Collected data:
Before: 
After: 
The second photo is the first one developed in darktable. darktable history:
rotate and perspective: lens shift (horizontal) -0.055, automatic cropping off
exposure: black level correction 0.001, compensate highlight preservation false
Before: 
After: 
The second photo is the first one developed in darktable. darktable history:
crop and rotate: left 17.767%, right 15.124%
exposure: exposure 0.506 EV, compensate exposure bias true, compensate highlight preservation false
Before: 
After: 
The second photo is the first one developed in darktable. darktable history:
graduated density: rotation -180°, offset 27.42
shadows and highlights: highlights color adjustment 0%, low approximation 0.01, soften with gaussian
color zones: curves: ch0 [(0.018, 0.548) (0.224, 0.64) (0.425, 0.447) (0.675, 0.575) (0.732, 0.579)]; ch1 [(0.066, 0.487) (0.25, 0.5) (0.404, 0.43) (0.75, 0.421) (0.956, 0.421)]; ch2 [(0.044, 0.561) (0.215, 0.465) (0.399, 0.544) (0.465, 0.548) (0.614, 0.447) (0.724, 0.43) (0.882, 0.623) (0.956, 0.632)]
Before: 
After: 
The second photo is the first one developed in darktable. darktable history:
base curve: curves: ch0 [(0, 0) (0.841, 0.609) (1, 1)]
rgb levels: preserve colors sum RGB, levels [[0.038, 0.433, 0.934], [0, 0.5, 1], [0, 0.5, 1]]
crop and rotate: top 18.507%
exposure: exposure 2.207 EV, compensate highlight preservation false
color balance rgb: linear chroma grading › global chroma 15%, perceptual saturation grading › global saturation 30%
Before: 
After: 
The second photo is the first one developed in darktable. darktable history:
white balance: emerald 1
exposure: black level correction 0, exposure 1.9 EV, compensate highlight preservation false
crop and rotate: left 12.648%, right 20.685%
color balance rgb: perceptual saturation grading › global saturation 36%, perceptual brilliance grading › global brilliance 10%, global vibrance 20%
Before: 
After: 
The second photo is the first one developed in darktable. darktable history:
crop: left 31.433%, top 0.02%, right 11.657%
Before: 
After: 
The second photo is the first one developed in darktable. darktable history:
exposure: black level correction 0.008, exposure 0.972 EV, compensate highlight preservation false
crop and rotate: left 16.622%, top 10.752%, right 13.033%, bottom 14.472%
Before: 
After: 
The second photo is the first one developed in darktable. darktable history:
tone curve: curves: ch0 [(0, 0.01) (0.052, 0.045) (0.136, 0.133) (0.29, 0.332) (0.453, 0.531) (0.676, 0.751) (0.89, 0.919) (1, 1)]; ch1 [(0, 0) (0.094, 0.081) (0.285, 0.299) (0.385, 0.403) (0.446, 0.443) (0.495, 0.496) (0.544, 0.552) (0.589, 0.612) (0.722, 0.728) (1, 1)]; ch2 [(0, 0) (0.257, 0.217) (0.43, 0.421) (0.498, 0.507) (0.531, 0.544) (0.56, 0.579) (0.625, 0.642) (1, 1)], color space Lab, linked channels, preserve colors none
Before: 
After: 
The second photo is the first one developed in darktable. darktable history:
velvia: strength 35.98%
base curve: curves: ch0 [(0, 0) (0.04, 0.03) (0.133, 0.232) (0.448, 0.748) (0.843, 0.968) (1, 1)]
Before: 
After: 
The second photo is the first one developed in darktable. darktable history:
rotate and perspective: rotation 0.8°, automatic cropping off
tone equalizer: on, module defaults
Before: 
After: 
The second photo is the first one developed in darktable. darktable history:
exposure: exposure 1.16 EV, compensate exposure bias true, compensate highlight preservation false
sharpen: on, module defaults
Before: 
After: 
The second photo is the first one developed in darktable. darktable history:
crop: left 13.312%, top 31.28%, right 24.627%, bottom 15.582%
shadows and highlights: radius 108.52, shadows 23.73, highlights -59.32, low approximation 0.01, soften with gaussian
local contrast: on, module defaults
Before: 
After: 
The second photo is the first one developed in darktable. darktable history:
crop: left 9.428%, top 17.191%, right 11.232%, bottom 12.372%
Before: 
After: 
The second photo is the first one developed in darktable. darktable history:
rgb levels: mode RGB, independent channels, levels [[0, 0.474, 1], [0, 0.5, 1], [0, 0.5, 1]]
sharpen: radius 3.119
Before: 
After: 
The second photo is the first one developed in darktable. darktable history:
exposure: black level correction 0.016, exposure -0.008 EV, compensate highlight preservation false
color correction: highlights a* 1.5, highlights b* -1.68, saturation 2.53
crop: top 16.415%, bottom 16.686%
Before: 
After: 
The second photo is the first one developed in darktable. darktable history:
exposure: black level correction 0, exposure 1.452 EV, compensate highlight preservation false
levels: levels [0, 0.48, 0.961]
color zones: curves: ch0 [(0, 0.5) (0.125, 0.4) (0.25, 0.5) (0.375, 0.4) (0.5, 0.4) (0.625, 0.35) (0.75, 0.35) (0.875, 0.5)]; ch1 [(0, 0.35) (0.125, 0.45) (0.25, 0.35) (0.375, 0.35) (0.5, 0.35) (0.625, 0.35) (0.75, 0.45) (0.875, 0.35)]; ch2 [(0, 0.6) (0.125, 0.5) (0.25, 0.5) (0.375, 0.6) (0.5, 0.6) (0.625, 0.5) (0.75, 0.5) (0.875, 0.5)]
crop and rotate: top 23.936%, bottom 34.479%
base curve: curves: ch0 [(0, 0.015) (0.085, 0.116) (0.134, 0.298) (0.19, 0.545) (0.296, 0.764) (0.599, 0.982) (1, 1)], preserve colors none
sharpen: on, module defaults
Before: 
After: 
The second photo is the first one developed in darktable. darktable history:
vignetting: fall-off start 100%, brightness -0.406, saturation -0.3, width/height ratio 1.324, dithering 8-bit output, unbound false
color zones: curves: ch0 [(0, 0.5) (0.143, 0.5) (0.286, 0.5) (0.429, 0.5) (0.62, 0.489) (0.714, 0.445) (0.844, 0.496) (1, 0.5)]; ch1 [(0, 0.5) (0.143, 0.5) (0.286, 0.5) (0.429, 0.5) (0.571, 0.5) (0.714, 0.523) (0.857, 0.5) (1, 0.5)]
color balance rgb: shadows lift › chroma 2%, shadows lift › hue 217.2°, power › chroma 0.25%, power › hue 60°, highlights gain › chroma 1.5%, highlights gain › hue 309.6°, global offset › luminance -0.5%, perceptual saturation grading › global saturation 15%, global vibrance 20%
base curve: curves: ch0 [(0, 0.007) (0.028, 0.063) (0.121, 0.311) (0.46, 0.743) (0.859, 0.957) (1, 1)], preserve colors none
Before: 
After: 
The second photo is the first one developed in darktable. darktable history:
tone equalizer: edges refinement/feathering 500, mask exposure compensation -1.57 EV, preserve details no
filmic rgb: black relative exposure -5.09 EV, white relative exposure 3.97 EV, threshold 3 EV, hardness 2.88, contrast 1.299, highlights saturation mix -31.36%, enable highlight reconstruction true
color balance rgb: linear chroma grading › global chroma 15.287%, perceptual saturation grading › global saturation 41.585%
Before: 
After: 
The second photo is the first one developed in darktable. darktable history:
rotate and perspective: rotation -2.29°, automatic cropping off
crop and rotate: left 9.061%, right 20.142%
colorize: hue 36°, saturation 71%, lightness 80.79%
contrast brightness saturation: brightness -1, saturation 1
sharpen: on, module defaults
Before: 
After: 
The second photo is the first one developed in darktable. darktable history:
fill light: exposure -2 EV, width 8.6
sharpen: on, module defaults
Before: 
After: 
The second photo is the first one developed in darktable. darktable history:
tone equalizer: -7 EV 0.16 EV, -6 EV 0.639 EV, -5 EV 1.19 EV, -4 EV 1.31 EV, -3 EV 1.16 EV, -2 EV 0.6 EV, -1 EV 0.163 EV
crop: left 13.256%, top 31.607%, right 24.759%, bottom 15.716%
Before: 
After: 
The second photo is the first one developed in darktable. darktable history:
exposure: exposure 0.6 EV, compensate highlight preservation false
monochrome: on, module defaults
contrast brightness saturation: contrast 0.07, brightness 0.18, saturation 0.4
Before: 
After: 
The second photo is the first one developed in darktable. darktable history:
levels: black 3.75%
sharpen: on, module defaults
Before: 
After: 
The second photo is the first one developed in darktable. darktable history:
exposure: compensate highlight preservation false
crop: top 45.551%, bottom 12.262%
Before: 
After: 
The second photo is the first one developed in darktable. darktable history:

▶ **What is being asked**
Output every line from the start of the records through the line containing "exposure: black level correction 0.001, compensate" as a numbered list, leaving out any blank lines.

▶ **Right answer**
1. Before: 
2. After: 
3. The second photo is the first one developed in darktable. darktable history:
4. rotate and perspective: lens shift (horizontal) -0.055, automatic cropping off
5. exposure: black level correction 0.001, compensate highlight preservation false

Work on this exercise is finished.